* _What is expected_
Could you output each line below exactly as it appears, excluding any pictures?

Extracted page text data:
>>>

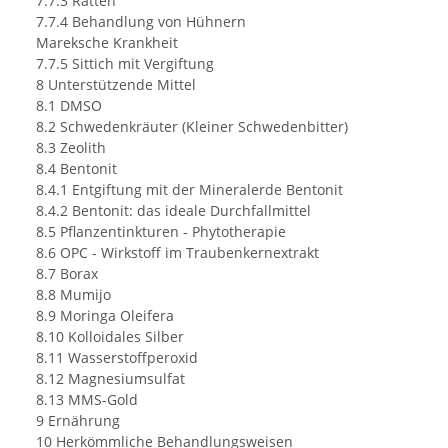
7.7.3 Ratten
7.7.4 Behandlung von Hühnern
Mareksche Krankheit
7.7.5 Sittich mit Vergiftung
8 Unterstützende Mittel
8.1 DMSO
8.2 Schwedenkräuter (Kleiner Schwedenbitter)
8.3 Zeolith
8.4 Bentonit
8.4.1 Entgiftung mit der Mineralerde Bentonit
8.4.2 Bentonit: das ideale Durchfallmittel
8.5 Pflanzentinkturen - Phytotherapie
8.6 OPC - Wirkstoff im Traubenkernextrakt
8.7 Borax
8.8 Mumijo
8.9 Moringa Oleifera
8.10 Kolloidales Silber
8.11 Wasserstoffperoxid
8.12 Magnesiumsulfat
8.13 MMS-Gold
9 Ernährung
10 Herkömmliche Behandlungsweisen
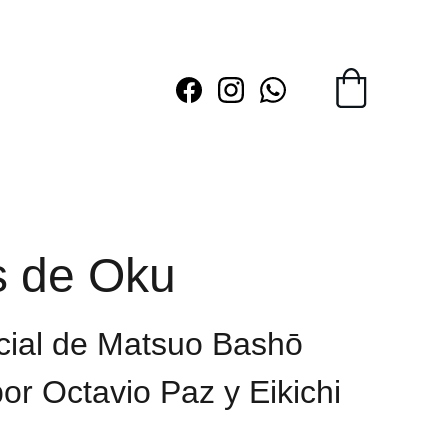
 de Oku
cial de Matsuo Bashō
por Octavio Paz y Eikichi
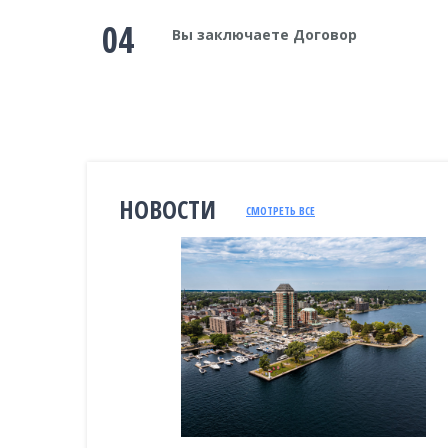
04
Вы заключаете Договор
НОВОСТИ
СМОТРЕТЬ ВСЕ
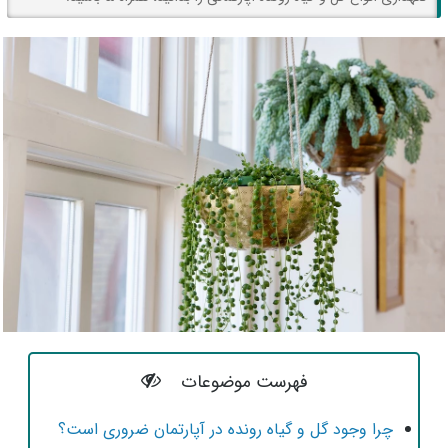
فهرست موضوعات
چرا وجود گل و گیاه رونده در آپارتمان ضروری است؟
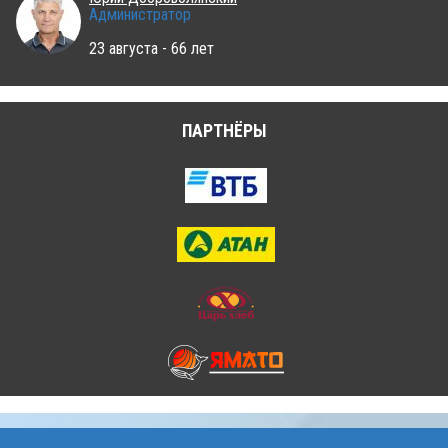
Администратор
23 августа - 66 лет
ПАРТНЁРЫ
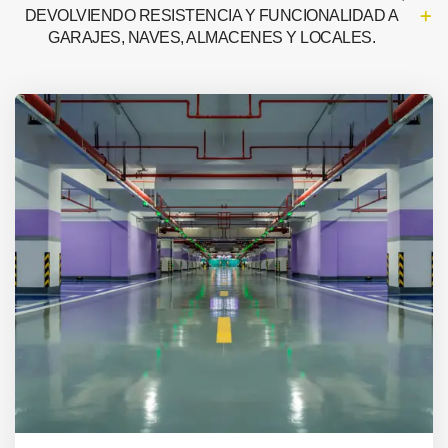
DEVOLVIENDO RESISTENCIA Y FUNCIONALIDAD A
GARAJES, NAVES, ALMACENES Y LOCALES.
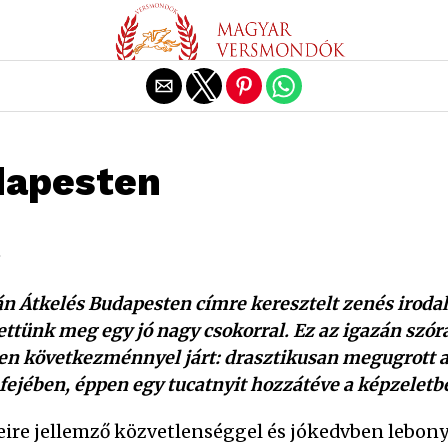
Exit mobile version
dapesten
.
tán Átkelés Budapesten címre keresztelt zenés iroda
tünk meg egy jó nagy csokorral. Ez az igazán szóra
tlen következménnyel járt: drasztikusan megugrott 
jében, éppen egy tucatnyit hozzátéve a képzeletbel
eire jellemző közvetlenséggel és jókedvben lebonyo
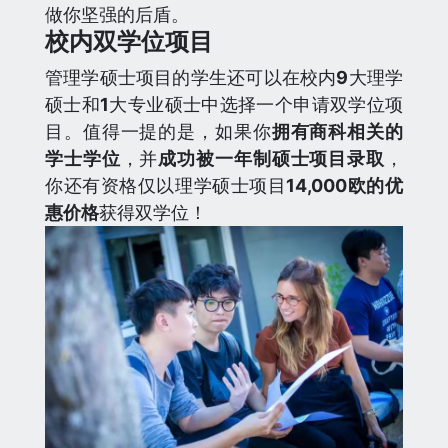
做你坚强的后盾。
校内双学位项目
管理学硕士项目的学生还可以在校内
9
大理学
硕士和
1
大专业硕士中选择一个申请双学位项
目。值得一提的是，如果你
拥有商科相关的
学士学位
，并
成功被一年制硕士项目录取
，
你还有资格仅以理学硕士项目
14,000欧的优
惠价格
获得双学位！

<<<

* _Task result_
7.7.3 Ratten
7.7.4 Behandlung von Hühnern
Mareksche Krankheit
7.7.5 Sittich mit Vergiftung
8 Unterstützende Mittel
8.1 DMSO
8.2 Schwedenkräuter (Kleiner Schwedenbitter)
8.3 Zeolith
8.4 Bentonit
8.4.1 Entgiftung mit der Mineralerde Bentonit
8.4.2 Bentonit: das ideale Durchfallmittel
8.5 Pflanzentinkturen - Phytotherapie
8.6 OPC - Wirkstoff im Traubenkernextrakt
8.7 Borax
8.8 Mumijo
8.9 Moringa Oleifera
8.10 Kolloidales Silber
8.11 Wasserstoffperoxid
8.12 Magnesiumsulfat
8.13 MMS-Gold
9 Ernährung
10 Herkömmliche Behandlungsweisen
 de Oku
cial de Matsuo Bashō
por Octavio Paz y Eikichi
04
Вы заключаете Договор
НОВОСТИ
СМОТРЕТЬ ВСЕ
فهرست موضوعات
چرا وجود گل و گیاه رونده در آپارتمان ضروری است؟
Администратор
23 августа - 66 лет
ПАРТНЁРЫ
DEVOLVIENDO RESISTENCIA Y FUNCIONALIDAD A
GARAJES, NAVES, ALMACENES Y LOCALES.
Exit mobile version
dapesten
.
tán Átkelés Budapesten címre keresztelt zenés iroda
tünk meg egy jó nagy csokorral. Ez az igazán szóra
tlen következménnyel járt: drasztikusan megugrott 
jében, éppen egy tucatnyit hozzátéve a képzeletbel
eire jellemző közvetlenséggel és jókedvben lebonyo
做你坚强的后盾。
校内双学位项目
管理学硕士项目的学生还可以在校内
9
大理学
硕士和
1
大专业硕士中选择一个申请双学位项
目。值得一提的是，如果你
拥有商科相关的
学士学位
，并
成功被一年制硕士项目录取
，
你还有资格仅以理学硕士项目
14,000欧的优
惠价格
获得双学位！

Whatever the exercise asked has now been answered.